As I become more aware of this, the reminder to be present is beginning to occur to me on a daily basis—usually when I’m doing something “unfun”—and when I’m able to contain the maelstrom of thoughts that wants to  constantly spin outward, and direct my awareness and senses to just that very moment, just what surrounds me exactly then, it’s a profound feeling.
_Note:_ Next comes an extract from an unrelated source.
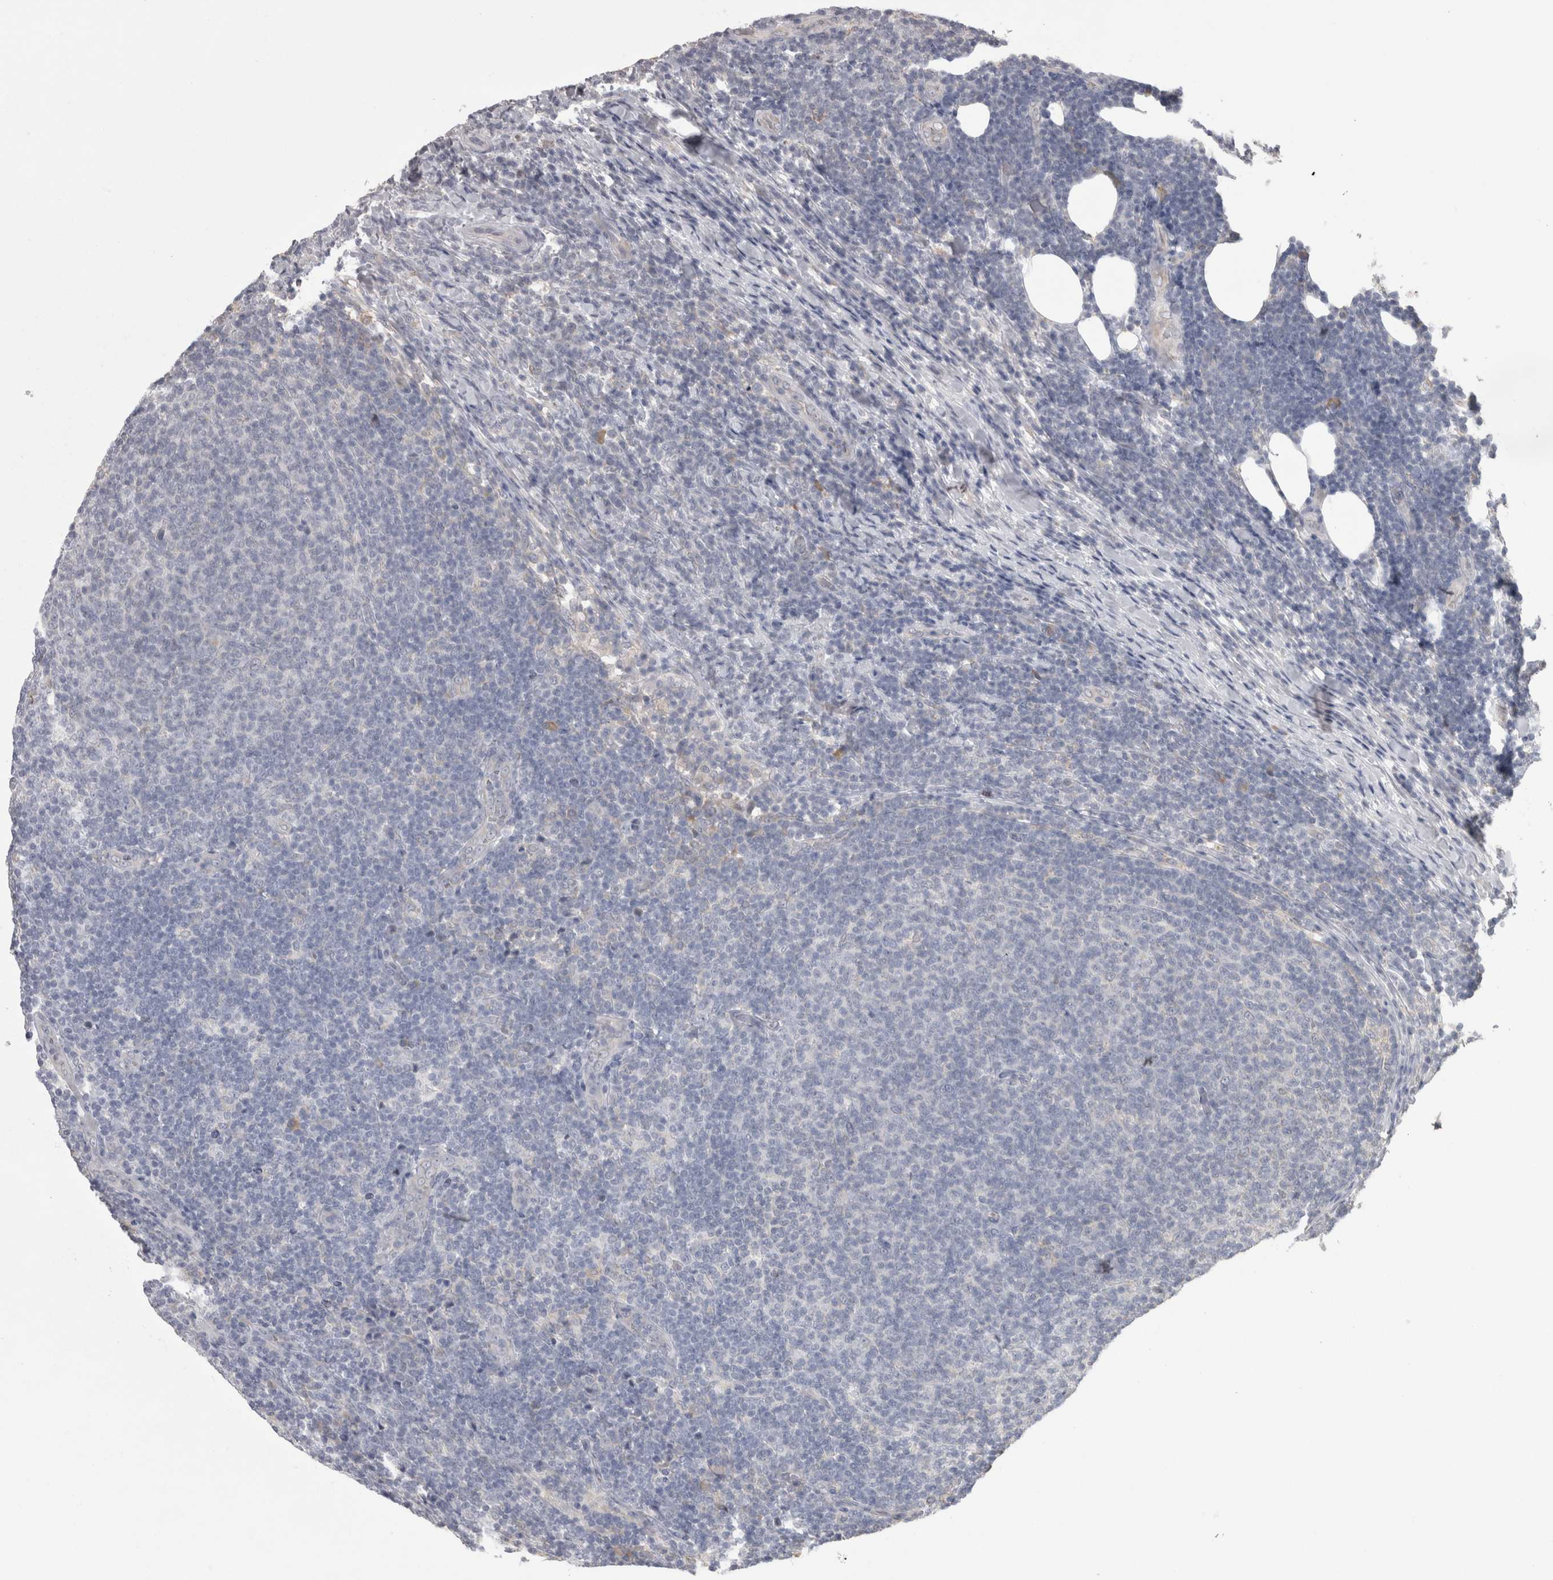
{"staining": {"intensity": "negative", "quantity": "none", "location": "none"}, "tissue": "lymphoma", "cell_type": "Tumor cells", "image_type": "cancer", "snomed": [{"axis": "morphology", "description": "Malignant lymphoma, non-Hodgkin's type, Low grade"}, {"axis": "topography", "description": "Lymph node"}], "caption": "Image shows no significant protein staining in tumor cells of malignant lymphoma, non-Hodgkin's type (low-grade).", "gene": "PON2", "patient": {"sex": "male", "age": 66}}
How often we take for granted what we see, hear, touch, and smell. I believe we’re probably more aware of taste than the other things, because we plan for meals and prepare, or at least choose them. But how easy it is to ignore the way the light falls on the side of the desk, the sounds of birdsong, or traffic, or voices, and the smell of jasmine tea and laundry softener. This morning as I was getting gas I practiced some presentness. Rather than champing at the bit while waiting impatiently for the tank to fill (as is my wont), I paused. I felt the simultaneous touch of cold air and warm sunlight on my neck. I smelled gasoline, exhaust fumes, cigarette smoke and fresh grass as the gas gurgled into my tank and cars swished past. I felt the smooth metal sides and jagged teeth of the keys in my pocket as my eyes wandered to a crabapple tree at the roadside,  plump pink buds bright against soft-needled pines. I noticed dust on the gas pump’s digital display as the black numbers spun past, smelled the sun on the crumbling asphalt at my feet. All these things took a fleeting forever, and then the pump snapped off and my tank was full. Time flows strangely when you’re in the now. Temporary and enduring become so easy to confuse.